§ **Task details**: Every line below must be reproduced exactly; no pictures are to be included.

§ **Information**:
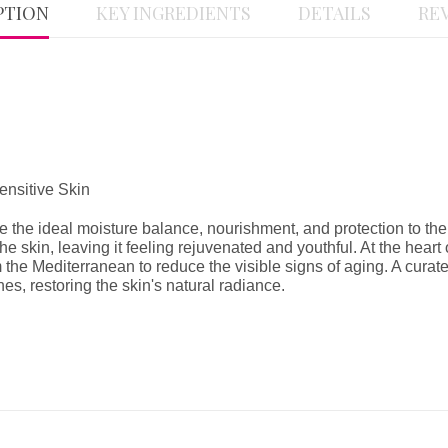
PTION
KEY INGREDIENTS
DETAILS
REV
nsitive Skin
e the ideal moisture balance, nourishment, and protection to the 
e skin, leaving it feeling rejuvenated and youthful. At the heart 
m the Mediterranean to reduce the visible signs of aging. A curate
es, restoring the skin's natural radiance.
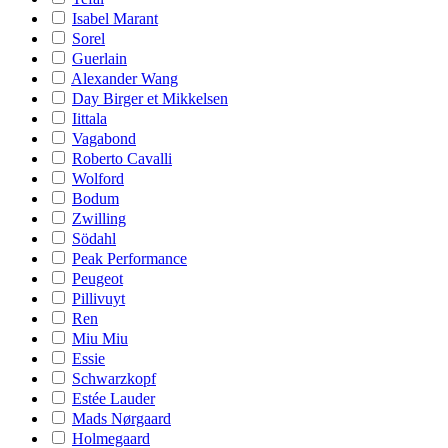
Isabel Marant
Sorel
Guerlain
Alexander Wang
Day Birger et Mikkelsen
Iittala
Vagabond
Roberto Cavalli
Wolford
Bodum
Zwilling
Södahl
Peak Performance
Peugeot
Pillivuyt
Ren
Miu Miu
Essie
Schwarzkopf
Estée Lauder
Mads Nørgaard
Holmegaard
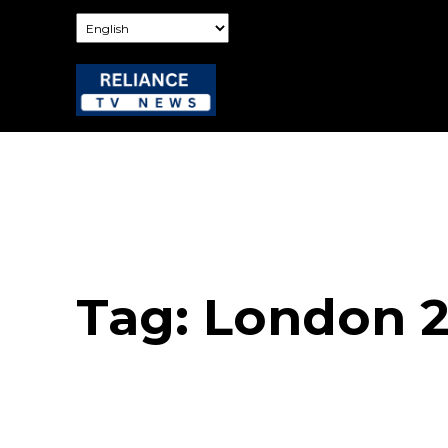
Tag:
London 2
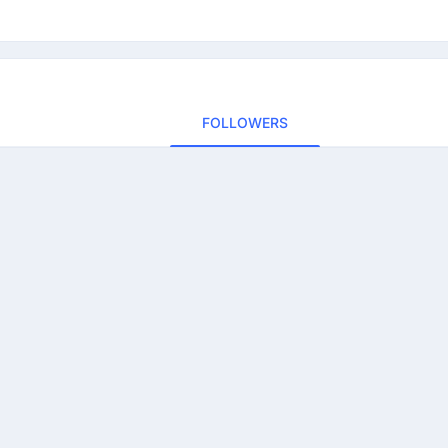
FOLLOWERS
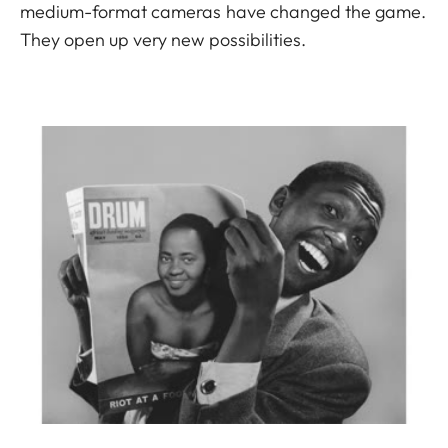
medium-format cameras have changed the game.
They open up very new possibilities.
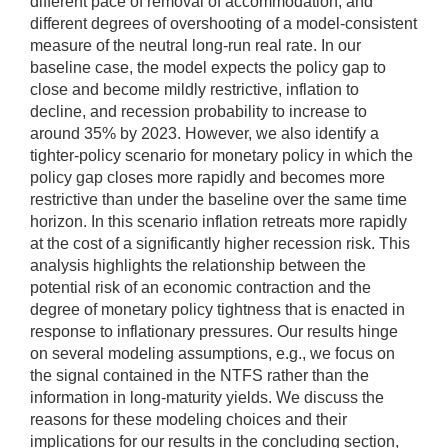
different pace of removal of accommodation, and
different degrees of overshooting of a model-consistent
measure of the neutral long-run real rate. In our
baseline case, the model expects the policy gap to
close and become mildly restrictive, inflation to
decline, and recession probability to increase to
around 35% by 2023. However, we also identify a
tighter-policy scenario for monetary policy in which the
policy gap closes more rapidly and becomes more
restrictive than under the baseline over the same time
horizon. In this scenario inflation retreats more rapidly
at the cost of a significantly higher recession risk. This
analysis highlights the relationship between the
potential risk of an economic contraction and the
degree of monetary policy tightness that is enacted in
response to inflationary pressures. Our results hinge
on several modeling assumptions, e.g., we focus on
the signal contained in the NTFS rather than the
information in long-maturity yields. We discuss the
reasons for these modeling choices and their
implications for our results in the concluding section,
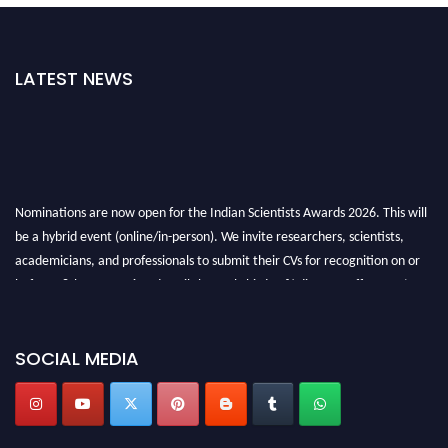
LATEST NEWS
Nominations are now open for the Indian Scientists Awards 2026. This will
be a hybrid event (online/in-person). We invite researchers, scientists,
academicians, and professionals to submit their CVs for recognition on or
before 28th Aug 2026 and avail the early bird 50% discount offer. Don’t
miss this chance to showcase your work on a global platform. Apply now at
Indianscientist.in
Stay tuned for more updates!
SOCIAL MEDIA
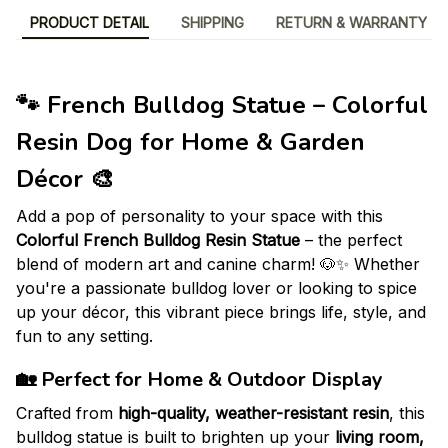
PRODUCT DETAIL
SHIPPING
RETURN & WARRANTY
🐾 French Bulldog Statue – Colorful
Resin Dog for Home & Garden
Décor 🎨
Add a pop of personality to your space with this
Colorful French Bulldog Resin Statue
– the perfect
blend of modern art and canine charm! 🐶✨ Whether
you're a passionate bulldog lover or looking to spice
up your décor, this vibrant piece brings life, style, and
fun to any setting.
🏡
Perfect for Home & Outdoor Display
Crafted from
high-quality, weather-resistant resin
, this
bulldog statue is built to brighten up your
living room,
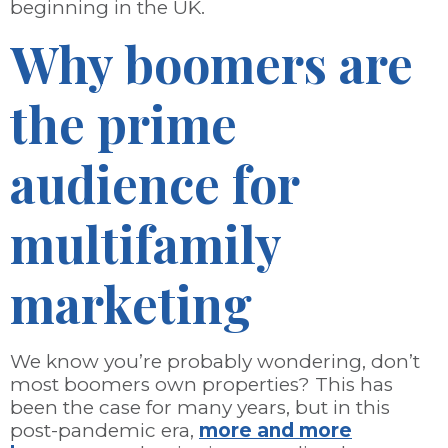
beginning in the UK.
Why boomers are
the prime
audience for
multifamily
marketing
We know you’re probably wondering, don’t
most boomers own properties? This has
been the case for many years, but in this
post-pandemic era,
more and more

§ **Solution to this problem**:
PTION
KEY INGREDIENTS
DETAILS
REV
nsitive Skin
e the ideal moisture balance, nourishment, and protection to the 
e skin, leaving it feeling rejuvenated and youthful. At the heart 
m the Mediterranean to reduce the visible signs of aging. A curate
es, restoring the skin's natural radiance.
Isabel Marant
Sorel
Guerlain
Alexander Wang
Day Birger et Mikkelsen
Iittala
Vagabond
Roberto Cavalli
Wolford
Bodum
Zwilling
Södahl
Peak Performance
Peugeot
Pillivuyt
Ren
Miu Miu
Essie
Schwarzkopf
Estée Lauder
Mads Nørgaard
Holmegaard
Tag:
London 2
FOLLOWERS
medium-format cameras have changed the game.
They open up very new possibilities.
different pace of removal of accommodation, and
different degrees of overshooting of a model-consistent
measure of the neutral long-run real rate. In our
baseline case, the model expects the policy gap to
close and become mildly restrictive, inflation to
decline, and recession probability to increase to
around 35% by 2023. However, we also identify a
tighter-policy scenario for monetary policy in which the
policy gap closes more rapidly and becomes more
restrictive than under the baseline over the same time
horizon. In this scenario inflation retreats more rapidly
at the cost of a significantly higher recession risk. This
analysis highlights the relationship between the
potential risk of an economic contraction and the
degree of monetary policy tightness that is enacted in
response to inflationary pressures. Our results hinge
on several modeling assumptions, e.g., we focus on
the signal contained in the NTFS rather than the
information in long-maturity yields. We discuss the
reasons for these modeling choices and their
implications for our results in the concluding section,
LATEST NEWS
Nominations are now open for the Indian Scientists Awards 2026. This will
be a hybrid event (online/in-person). We invite researchers, scientists,
academicians, and professionals to submit their CVs for recognition on or
before 28th Aug 2026 and avail the early bird 50% discount offer. Don’t
miss this chance to showcase your work on a global platform. Apply now at
Indianscientist.in
Stay tuned for more updates!
SOCIAL MEDIA
PRODUCT DETAIL
SHIPPING
RETURN & WARRANTY
🐾 French Bulldog Statue – Colorful
Resin Dog for Home & Garden
Décor 🎨
Add a pop of personality to your space with this
Colorful French Bulldog Resin Statue
– the perfect
blend of modern art and canine charm! 🐶✨ Whether
you're a passionate bulldog lover or looking to spice
up your décor, this vibrant piece brings life, style, and
fun to any setting.
🏡
Perfect for Home & Outdoor Display
Crafted from
high-quality, weather-resistant resin
, this
bulldog statue is built to brighten up your
living room,
beginning in the UK.
Why boomers are
the prime
audience for
multifamily
marketing
We know you’re probably wondering, don’t
most boomers own properties? This has
been the case for many years, but in this
post-pandemic era,
more and more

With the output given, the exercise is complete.